- The LIBOR first hit the lending market in 1986 in an attempt to bring more uniform lending to the British markets. As banking became more complicated with new and innovative financial products, interest rates had to be managed to control price gouging and unethical lending.
- Many adjustable-rate mortgages are tied to the LIBOR. An adjustable-rate loan has both a margin (a constant rate) and an index (a fluctuating rate). When calculating interest changes on mortgages, lenders add the margin to the current rate of the index. For example, if a customer has a margin of 3.5 percent and the LIBOR is currently 4.32 percent, the customer's new interest rate will be 7.82 percent.
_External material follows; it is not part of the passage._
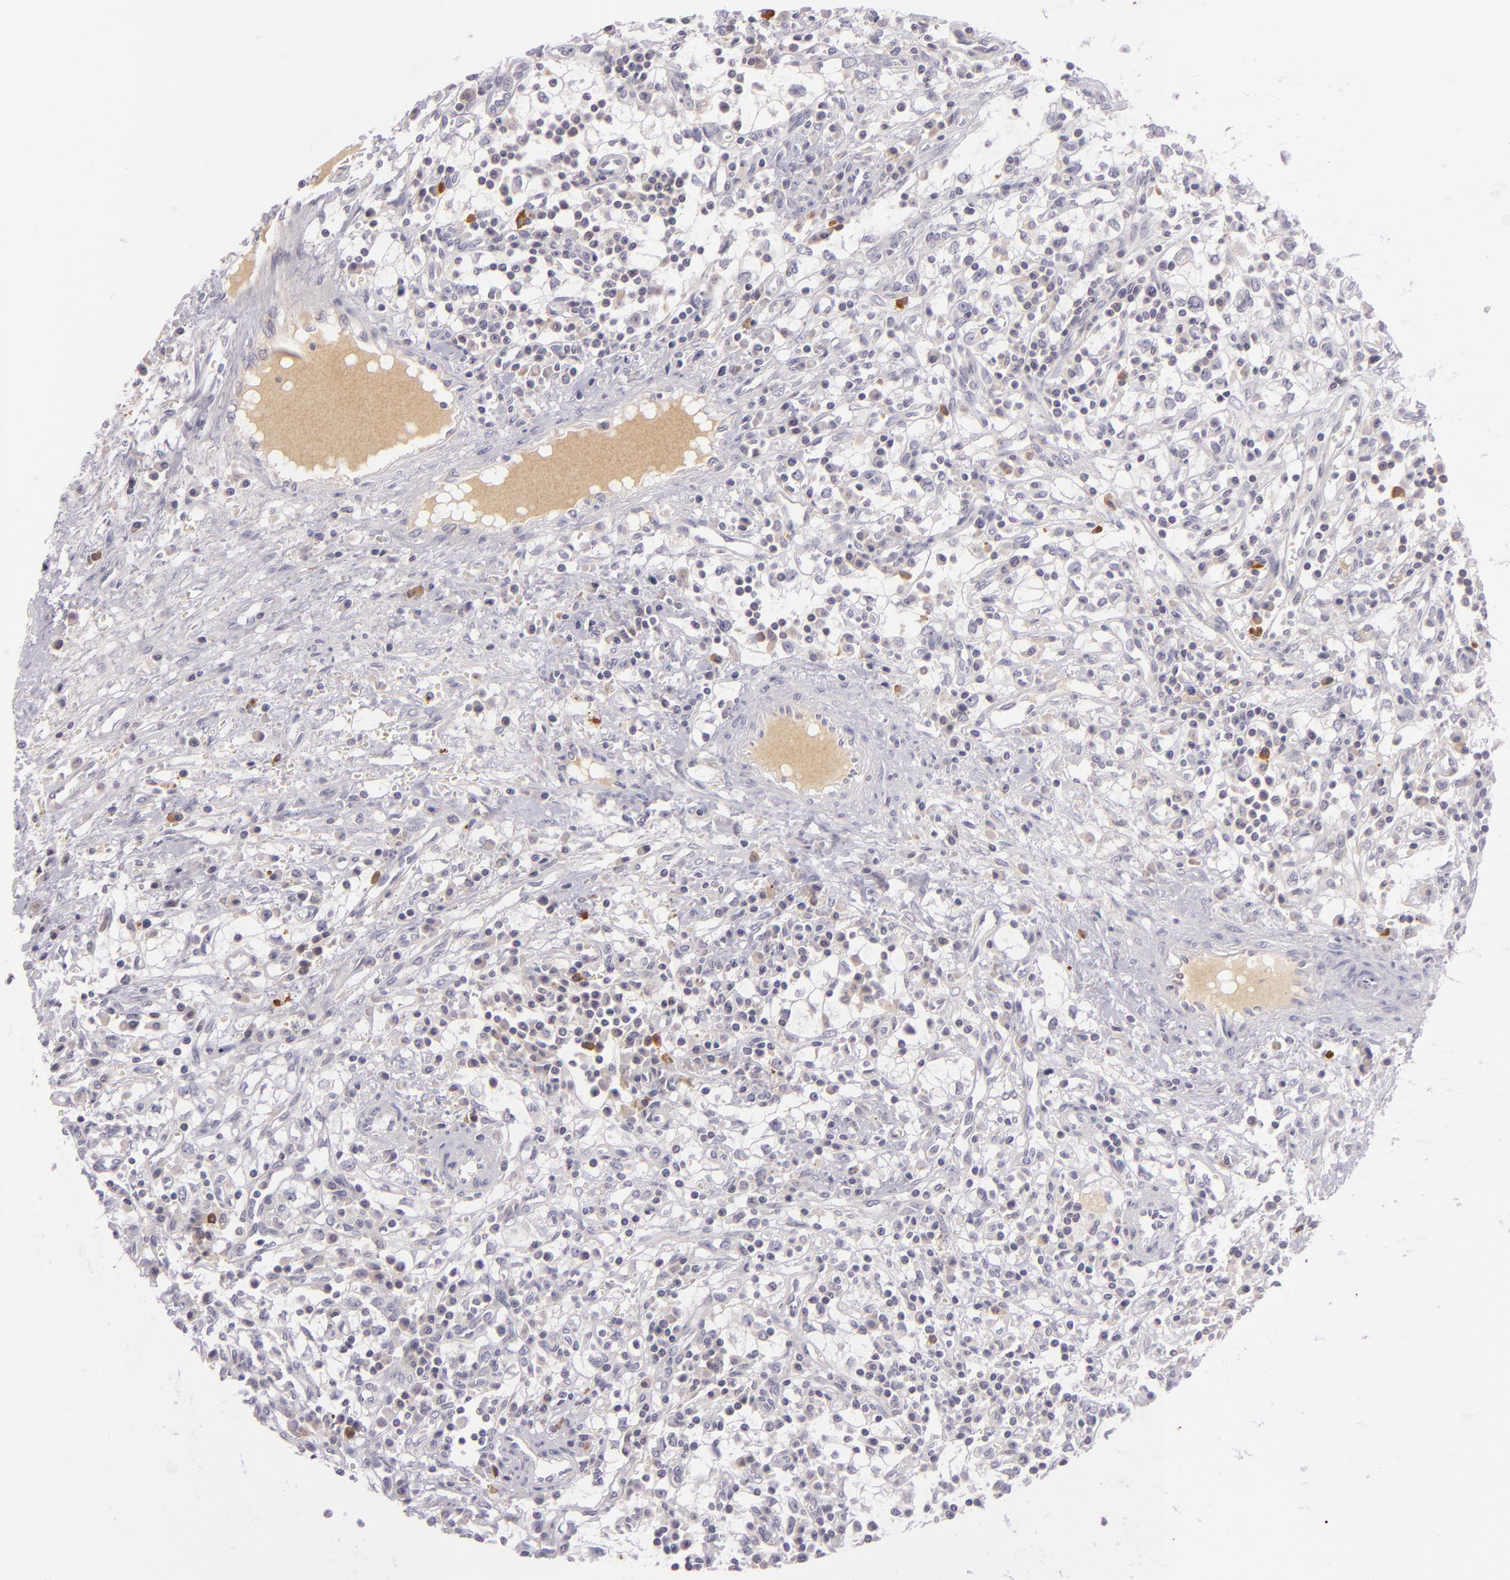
{"staining": {"intensity": "negative", "quantity": "none", "location": "none"}, "tissue": "renal cancer", "cell_type": "Tumor cells", "image_type": "cancer", "snomed": [{"axis": "morphology", "description": "Adenocarcinoma, NOS"}, {"axis": "topography", "description": "Kidney"}], "caption": "An immunohistochemistry (IHC) micrograph of renal cancer (adenocarcinoma) is shown. There is no staining in tumor cells of renal cancer (adenocarcinoma).", "gene": "DAG1", "patient": {"sex": "male", "age": 82}}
- The LIBOR controls the ease with which banks can obtain new funds. In times of financial stress or crisis, the LIBOR increases, in turn decreasing lending between banks. Banks tend to hoard capital during down economies to protect their investments and ensure they can meet their own debt payments.
- The British Bankers Association sets the LIBOR rate on a daily basis, and it's then disseminated to financial reporting companies and publications. The British Bankers Association was the group responsible for creating the LIBOR rate in the 1980s in response to increasing pressure to standardize high-finance lending.
- The LIBOR is published every day in various locations. The Wall Street Journal--both online and in print--publishes the daily LIBOR. Other sources include Bloomberg news services, CNBC and most major newspapers.